== Text ==
Alabama’s poet laureate, 92-year-old Andrew “Andy” Glaze, sits in his living room armchair, a walker soldiering beside him. His wife, the dancer and actress Adriana Keathley, smiles and sits down across the room. Glaze holds a poem.
“I want to read you something,” Glaze says, announcing the title to be “Mr. Frost.” Prompted by his wife, Glaze speaks up for the recorder and reads his poem about Robert Frost’s encounter with a man “out Jasper way.” Glaze grins at the final quote from Frost about the 107-year-old man. He looks up and confesses, “It still needs some work.”
Like Frost, Glaze attended Harvard. Although Frost, 46 years Glaze’s senior, left school after two years due to illness, Glaze says, “Each spring for seven or eight years, Frost came back to Harvard for a reading. When I was a student…my teacher [Theodore Morrison] often seated me next to Frost at the monthly banquets in the dining hall.”
That, Glaze says, is how Frost came to ask for him during the poet’s visit to Birmingham and how Glaze came to accompany Frost in visiting the centenarian “who lived in a piano box / on half an acre of ravine covered with pine slash” in Glaze’s poem.
More than half a century later, Governor Robert Bentley commissioned Glaze as Poet Laureate of Alabama on November 5, 2012 in the Old Archives Chamber of the Alabama State Capitol. Glaze replaces Sue Brannan Walker, poet and founding editor and publisher of Negative Capability Press.
This honorary office derives from an ancient tradition in which victors were recognized with a crown of laurel leaves. Alabama’s tradition, created by an act of the state legislature in 1931, stems directly from the tradition of the Poet Laureate of the United States. Whereas the librarian at the Library of Congress decides the latter, members of the Alabama Writers’ Conclave decide Alabama’s honorary position every four years.
Last September Irene Latham, poetry editor for The Birmingham Arts Journal and creator of the Alabama School of Fine Arts annual event “My Favorite Poem,” invited Glaze to read at the event. Glaze had recently broken a hip, but despite the precarious nature of ascending the steps to the stage, the poet persisted.
Glaze read “Sailing to Byzantium” by William Butler Yeats, the same poet Glaze chose for his thesis at Harvard. In the poem, the poet confronts his mortality and the triumph of art and the soul over the aging body.
Latham, also a poet and writer, says of Glaze, “He employs simple narrative to unravel bigger truths.”
Randall Williams, publisher at New South Books and editor of Remembering Thunder, says, “The thing remarkable about Andy’s poetry is that it not only has the style and structure of classic poetry, but it’s sort of Whitmanesque, an American landscape of real people and their real struggles.”

== Record list ==

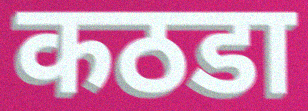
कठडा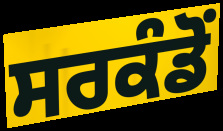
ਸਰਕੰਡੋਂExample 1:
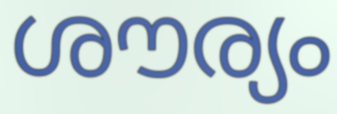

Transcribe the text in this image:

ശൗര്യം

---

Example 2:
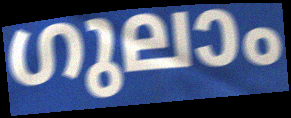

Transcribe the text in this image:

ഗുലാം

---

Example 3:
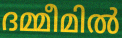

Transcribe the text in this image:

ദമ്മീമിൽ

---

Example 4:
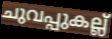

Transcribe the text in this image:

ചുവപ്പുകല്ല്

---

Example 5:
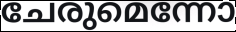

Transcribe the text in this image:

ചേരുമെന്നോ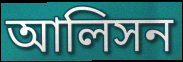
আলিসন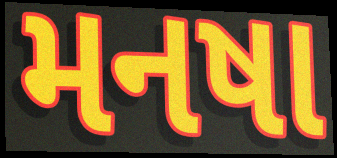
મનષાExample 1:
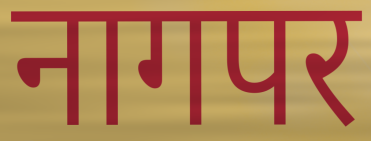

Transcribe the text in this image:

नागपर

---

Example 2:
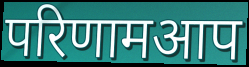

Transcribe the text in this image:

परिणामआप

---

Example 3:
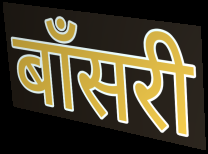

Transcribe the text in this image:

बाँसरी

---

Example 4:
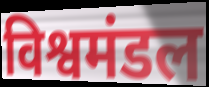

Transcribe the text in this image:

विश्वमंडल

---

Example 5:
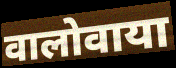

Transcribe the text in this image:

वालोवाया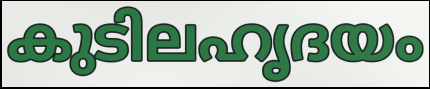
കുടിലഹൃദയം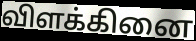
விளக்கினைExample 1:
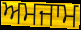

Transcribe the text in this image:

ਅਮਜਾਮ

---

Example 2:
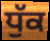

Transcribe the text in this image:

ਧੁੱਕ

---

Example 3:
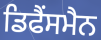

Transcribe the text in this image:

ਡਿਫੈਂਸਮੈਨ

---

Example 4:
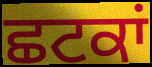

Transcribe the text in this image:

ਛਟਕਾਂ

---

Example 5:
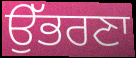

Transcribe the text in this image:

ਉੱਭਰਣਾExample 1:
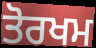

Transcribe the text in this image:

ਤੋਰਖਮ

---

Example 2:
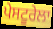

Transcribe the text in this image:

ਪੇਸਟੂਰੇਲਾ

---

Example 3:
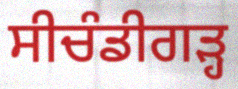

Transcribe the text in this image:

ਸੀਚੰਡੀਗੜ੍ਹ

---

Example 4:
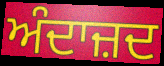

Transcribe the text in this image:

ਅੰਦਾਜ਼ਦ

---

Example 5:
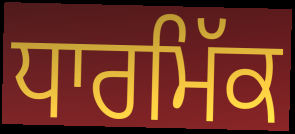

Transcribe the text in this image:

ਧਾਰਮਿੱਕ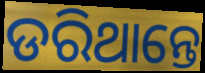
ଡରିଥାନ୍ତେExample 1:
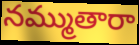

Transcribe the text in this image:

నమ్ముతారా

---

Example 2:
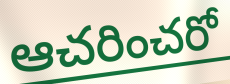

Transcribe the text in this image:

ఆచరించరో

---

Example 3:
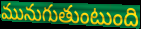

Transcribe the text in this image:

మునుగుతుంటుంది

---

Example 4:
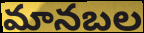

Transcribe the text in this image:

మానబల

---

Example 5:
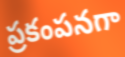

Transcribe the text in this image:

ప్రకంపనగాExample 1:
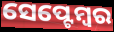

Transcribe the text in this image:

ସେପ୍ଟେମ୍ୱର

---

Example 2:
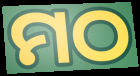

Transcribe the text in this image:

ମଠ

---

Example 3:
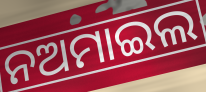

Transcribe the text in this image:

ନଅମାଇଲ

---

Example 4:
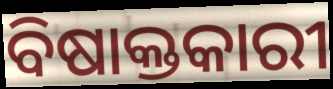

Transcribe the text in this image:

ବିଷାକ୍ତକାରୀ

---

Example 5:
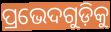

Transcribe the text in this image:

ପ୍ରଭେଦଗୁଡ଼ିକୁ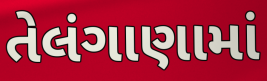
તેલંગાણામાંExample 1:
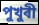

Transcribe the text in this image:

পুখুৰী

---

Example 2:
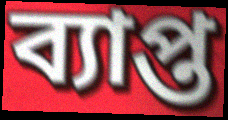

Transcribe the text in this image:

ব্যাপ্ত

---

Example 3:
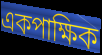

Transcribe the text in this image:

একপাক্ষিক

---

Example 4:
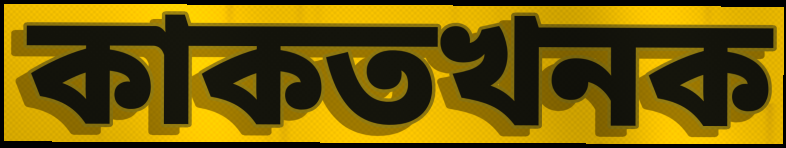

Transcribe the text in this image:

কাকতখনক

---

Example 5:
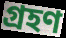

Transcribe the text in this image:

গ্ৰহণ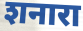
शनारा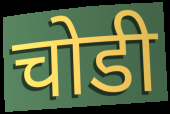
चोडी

== Task requirements ==
(a) In the article about Andrew Glaze, who chooses Alabama's poet laureate, and how often?
(b) Reproduce the passage of the article about Andrew Glaze from "This honorary office" up to and including "every four years.".
(c) Write the next part of the article about Alabama poet laureate Andrew Glaze, picking up after its last sentence.

== Written answers ==
(a) Members of the Alabama Writers' Conclave choose the poet laureate every four years.

(b)
This honorary office derives from an ancient tradition in which victors were recognized with a crown of laurel leaves. Alabama’s tradition, created by an act of the state legislature in 1931, stems directly from the tradition of the Poet Laureate of the United States. Whereas the librarian at the Library of Congress decides the latter, members of the Alabama Writers’ Conclave decide Alabama’s honorary position every four years.

(c)
Glaze’s poem “Horace” supports Williams’s characterization in its direct reference to Walt Whitman: “…the poet’s job / was to hate the hatefulness— / like Walt….”
Glaze, when asked what poet influenced his work most, answers without hesitation, “William Butler Yeats.” The varied genres tackled by both Yeats and Glaze are analogous.
Born in Tennessee, Glaze grew up in Birmingham and attended local schools —Miss Stillwell’s, a private school for kindergarten and first grade near Five Points South. Although he began classes at Ramsey, his parents decided to send him to Webb School in Bell Buckle, Tennessee. Glaze earned his undergraduate degree from Harvard and went on to serve as a communications officer in the Air Force in France and Wales.
Back home in Birmingham during the beginnings of the civil rights struggle of mid-century, Glaze worked as a court reporter for the Birmingham Post-Herald. Material from that time produced what would become the title poem for I Am The Jefferson County Courthouse (1981).
His first major book of poetry, Damned Ugly Children (1966) was a runner-up for the Pulitzer Prize. Remembering Thunder (2002) was his ninth book of poetry. Glaze had by that time also written 11 plays, many produced in New York, and two novels. In 2005 Pudding House Publications published his Greatest Hits 1964-2004.
Glaze says he is only about 100 pages away from having a third novel finished.
Glaze and his first wife moved to New York in 1957. “For two reasons,” Glaze says. The Post-Herald feared reprisal because of articles he had written about the civil rights struggle. He had also testified against a sheriff’s deputy in the defense of two black men. “And my wife and I wanted to go to New York. She was an actress.”
Glaze married Adriana Keathley in 1962 and lived in Manhattan, rubbing shoulders with writers and dancers. Glaze rode his bicycle to and from work for the British Tourist Authority. He decided to write twin poems in the manner of Milton’s L’Allegro and Il Penseroso, based on his ride east along 54th Street which would be called “Fantasy” and the ride back home west on 53rd “Reality.” The first was originally published in The New Yorker and the latter in Atlantic Monthly.
Of his success, Glaze has written that his father must have “set out to make me a genius.” He had insisted that Glaze take all kinds of lessons growing up. Glaze maintained such a tradition, taking ballet classes at the age 42.
“I was rehearsing in Camelot and fell and tore cartilage in my right knee,” Adriana says. “And so I had to have it, you know, operated on, and after, I was able to kind of think about going back to class. I did work out in our living room in New York — do a little barre, but that was such a bore, and he [Glaze] said, ‘Oh, well. I’ll join you.’ After a while I found a ballet teacher for him, and that’s when he started taking classes and he took them up until the time we moved here ten years ago.” Glaze was 83 by then.
Remembering her husband’s dancing days, Adriana points out the signed commission hanging with Bentley’s signature. Nearby hangs a portrait of a younger Adriana with shorter hair, already silvered. “Done by a former student,” she explains. Glaze stands, silent.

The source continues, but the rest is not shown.